This Separation Agreement and Release of Claims (the “Agreement”) is made effective October 5, 2018 (the “Effective Date”), by and between Aaron Coleman (“Employee”) and U.S. Auto Parts Network, Inc., its officers, directors, employees, foreign and domestic subsidiaries, benefit plans and plan administrators, affiliates, agents, joint ventures, attorneys, successors and/or assigns (collectively referred to as “Company”).
RECITALS
WHEREAS, Employee currently serves as the Chief Executive Officer and a Director of the Company, and Employee and Company have mutually agreed that Employee resign from the Company, contingent upon the Company treating the separation as a termination without cause under the terms of his Employment Agreement dated March 30, 2017, by and between the Company and Employee and the terms of his equity grants previously entered into with the Company.
WHEREAS, the Company has initiated a search for a new Chief Executive Officer, and as a condition to the terms herein, Employee has agreed to stay on as Chief Executive Officer and a Director until the earlier of (i) such date as the Company’s Board of Directors appoints a Chief Executive Officer as a successor to Employee, (ii) March 31, 2019, (iii) Employee’s death, or (iv) the occurrence of a physical or mental impairment which, the Board of Directors determines, after consideration and implementation of reasonable accommodations, precludes the Employee from performing his essential job functions for a period longer than three consecutive months or a total of one hundred twenty (120) days in any twelve month period (such earliest date, the “Separation Date”).
WHEREAS, the parties desire to settle all claims and issues that have, or could have been raised by Employee in relation to Employee’s employment with Company and arising out of or in any way related to the acts, transactions or occurrences between Employee and Company to date, including, but not limited to, Employee’s employment with Company or the termination of that employment, on the terms set forth below.
THEREFORE, in consideration of the promises and mutual agreements hereinafter set forth, it is agreed by and between the undersigned as follows:
AGREEMENTS
Based upon the foregoing, and in consideration of the mutual promises contained in this Agreement, Employee and the Company agree, effective upon the date of execution by Employee, as follows:
1.Severance Package. In exchange for the promises set forth herein, Company agrees to provide Employee with the following payments and benefits (“Severance Package”), to which Employee is not otherwise entitled. Employee





acknowledges and agrees that this Severance Package constitutes adequate legal consideration for the promises and representations made by Employee in this Separation Agreement.

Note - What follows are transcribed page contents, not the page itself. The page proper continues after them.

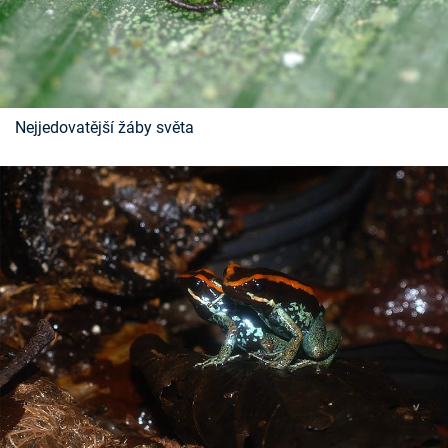
Nejjedovatější žáby světa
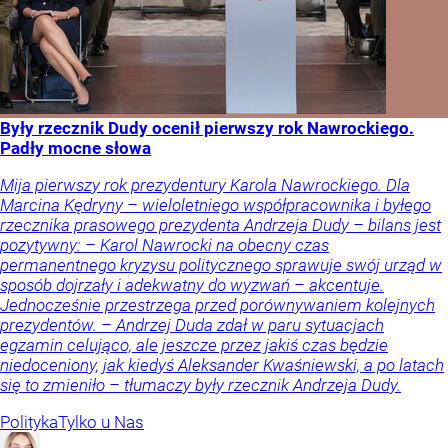
Były rzecznik Dudy ocenił pierwszy rok Nawrockiego.
Padły mocne słowa
Mija pierwszy rok prezydentury Karola Nawrockiego. Dla
Marcina Kędryny – wieloletniego współpracownika i byłego
rzecznika prasowego prezydenta Andrzeja Dudy – bilans jest
pozytywny: – Karol Nawrocki na obecny czas
permanentnego kryzysu politycznego sprawuje swój urząd w
sposób dojrzały i adekwatny do wyzwań – akcentuje.
Jednocześnie przestrzega przed porównywaniem kolejnych
prezydentów. – Andrzej Duda zdał w paru sytuacjach
egzamin celująco, ale jeszcze przez jakiś czas będzie
niedoceniony, jak kiedyś Aleksander Kwaśniewski, a po latach
się to zmieniło – tłumaczy były rzecznik Andrzeja Dudy.
Polityka
Tylko u Nas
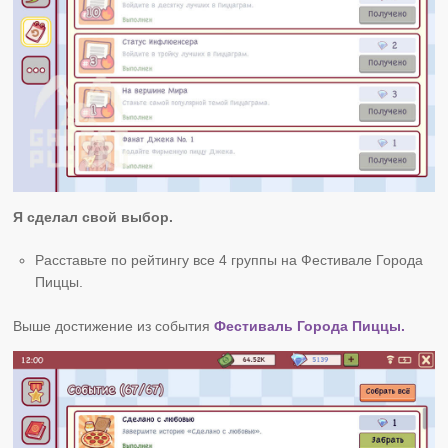
Я сделал свой выбор.
Расставьте по рейтингу все 4 группы на Фестивале Города
Пиццы.
Выше достижение из события
Фестиваль Города Пиццы.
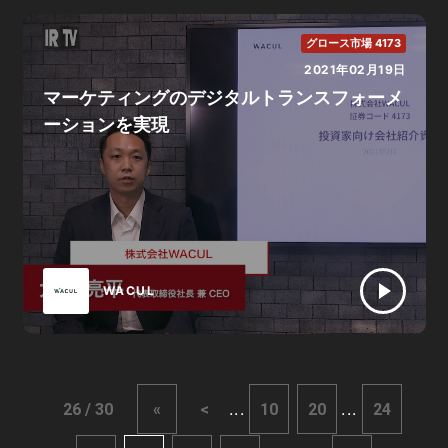
グロース市場 4173
2021年02月19日
マーケティングのデジタルトランスフォーメ
ーションを実現
WACUL
...
...
26 / 30
«
<
10
20
24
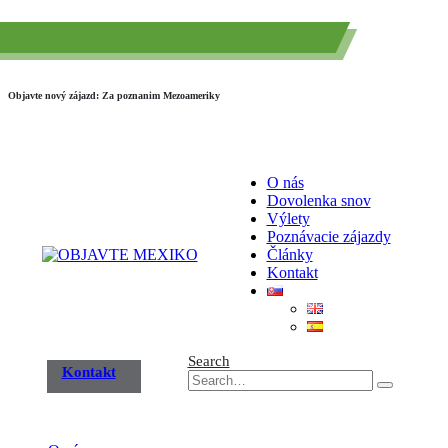
(+52) 984 593 6557
info@paraisotravel.net
Objavte nový zájazd: Za poznanim Mezoameriky
O nás
Dovolenka snov
Výlety
Poznávacie zájazdy
Články
Kontakt
Search
Kontakt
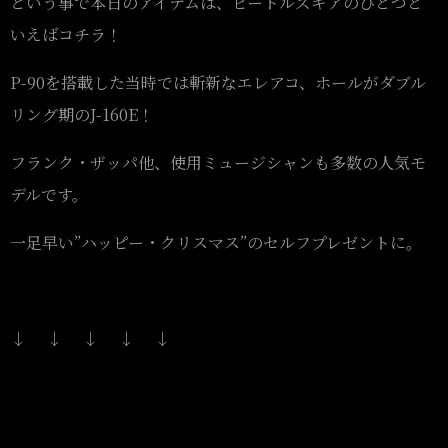
という事で本日のアイテムは、ビートルズギアのひとつと
いえばコチラ！
P-90を搭載した当時では斬新なエレアコ、ホールがダブル
リング期のJ-160E！
フランク・ザッパ他、使用ミュージシャンも多数の人気モ
デルです。
一足早い”ハッピー・クリスマス”のセルフプレゼントに。
↓ ↓ ↓ ↓ ↓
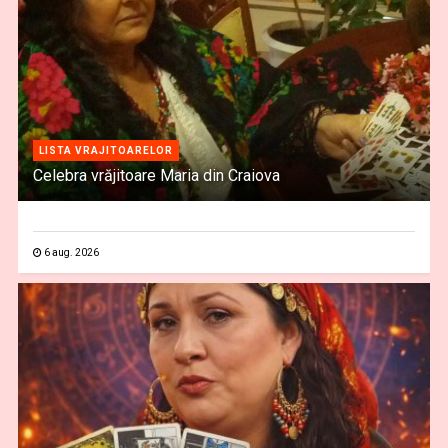
LISTA VRAJITOARELOR
Celebra vrăjitoare Maria din Craiova
6 aug. 2026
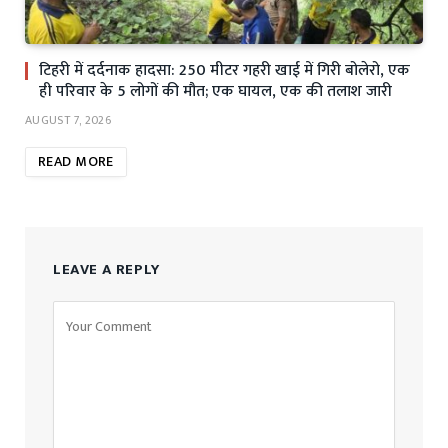
टिहरी में दर्दनाक हादसा: 250 मीटर गहरी खाई में गिरी बोलेरो, एक
ही परिवार के 5 लोगों की मौत; एक घायल, एक की तलाश जारी
AUGUST 7, 2026
READ MORE
LEAVE A REPLY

(a)Severance Payment. Company agrees to provide Employee with a severance payment equal to twelve (12) months of Employee’s base salary, Four Hundred Ten Thousand Dollars ($410,000), less all applicable federal and state income and employment taxes (“Severance Payment”). The Severance Payment will be paid out on a bi-weekly basis over the twelve (12) month period following the Separation Date in accordance with the Company’s payroll practices for its employees.

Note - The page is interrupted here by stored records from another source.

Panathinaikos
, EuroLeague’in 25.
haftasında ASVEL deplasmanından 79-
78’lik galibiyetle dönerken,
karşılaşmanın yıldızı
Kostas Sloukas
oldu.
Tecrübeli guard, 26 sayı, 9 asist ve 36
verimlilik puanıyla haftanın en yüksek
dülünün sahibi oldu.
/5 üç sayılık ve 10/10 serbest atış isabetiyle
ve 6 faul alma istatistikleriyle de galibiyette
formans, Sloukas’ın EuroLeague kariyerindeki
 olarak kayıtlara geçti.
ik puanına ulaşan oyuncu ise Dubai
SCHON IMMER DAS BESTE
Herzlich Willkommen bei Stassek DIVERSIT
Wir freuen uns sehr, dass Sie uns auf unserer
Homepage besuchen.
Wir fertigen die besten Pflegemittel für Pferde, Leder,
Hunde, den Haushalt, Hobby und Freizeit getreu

(b)Continuation of Group Health Benefits. Provided that Employee elects to continue his group health care coverage pursuant to the applicable provisions of the Consolidated Omnibus Budget Reconciliation Act of 1985 (“COBRA”), and remains eligible for these benefits, Company agrees to reimburse Employee for the COBRA premiums required to continue the group health care coverage for Employee and those dependents of Employee who were enrolled as participants in Company’s group health care coverage as of the Separation Date, for COBRA coverage through the twelve (12) month period following the Separation Date.

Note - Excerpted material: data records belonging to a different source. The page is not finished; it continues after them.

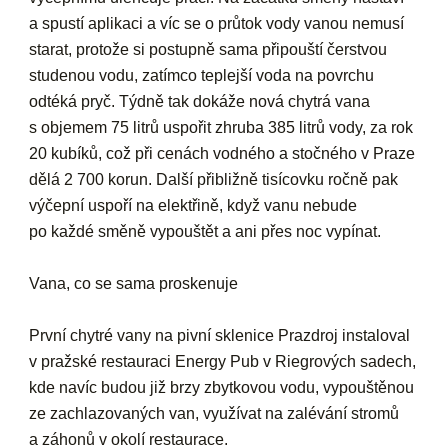
a spustí aplikaci a víc se o průtok vody vanou nemusí
starat, protože si postupně sama připouští čerstvou
studenou vodu, zatímco teplejší voda na povrchu
odtéká pryč. Týdně tak dokáže nová chytrá vana
s objemem 75 litrů uspořit zhruba 385 litrů vody, za rok
20 kubíků, což při cenách vodného a stočného v Praze
dělá 2 700 korun. Další přibližně tisícovku ročně pak
výčepní uspoří na elektřině, když vanu nebude
po každé směně vypouštět a ani přes noc vypínat.
Vana, co se sama proskenuje
První chytré vany na pivní sklenice Prazdroj instaloval
v pražské restauraci Energy Pub v Riegrových sadech,
kde navíc budou již brzy zbytkovou vodu, vypouštěnou
ze zachlazovaných van, využívat na zalévání stromů
a záhonů v okolí restaurace.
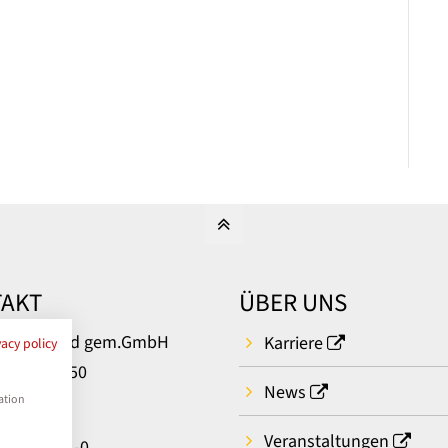
AKT
ÜBER UNS
um Bielefeld gem.GmbH
Karriere
vacy policy
rger Str. 50
News
ielefeld
ation
Veranstaltungen
: 0521 581-0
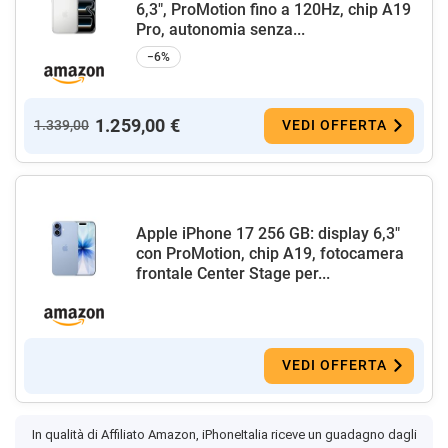
6,3", ProMotion fino a 120Hz, chip A19
Pro, autonomia senza...
−6%
1.259,00 €
1.339,00
VEDI OFFERTA
Apple iPhone 17 256 GB: display 6,3"
con ProMotion, chip A19, fotocamera
frontale Center Stage per...
VEDI OFFERTA
In qualità di Affiliato Amazon, iPhoneItalia riceve un guadagno dagli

(c)Acceleration of Vesting; Extension of Option Exercise Period. Company shall cause the vesting of each of Employee’s outstanding restricted stock unit awards and performance-based restricted stock unit awards that are specifically identified in Exhibit A hereto (“Stock Awards”) to be automatically accelerated on the Separation Date. In addition, all of Employee’s vested stock options shall remain exercisable by Employee until the earlier of (i) twelve (12) months following the Separation Date, (ii) the lapse of the maximum term of the stock option, or (iii) the lapse of the term of the stock option resulting from a change of control of the Company. Company shall be entitled to withhold applicable federal and state income and employment taxes related to the vesting contemplated by this Section 1(c) from amounts payable hereunder.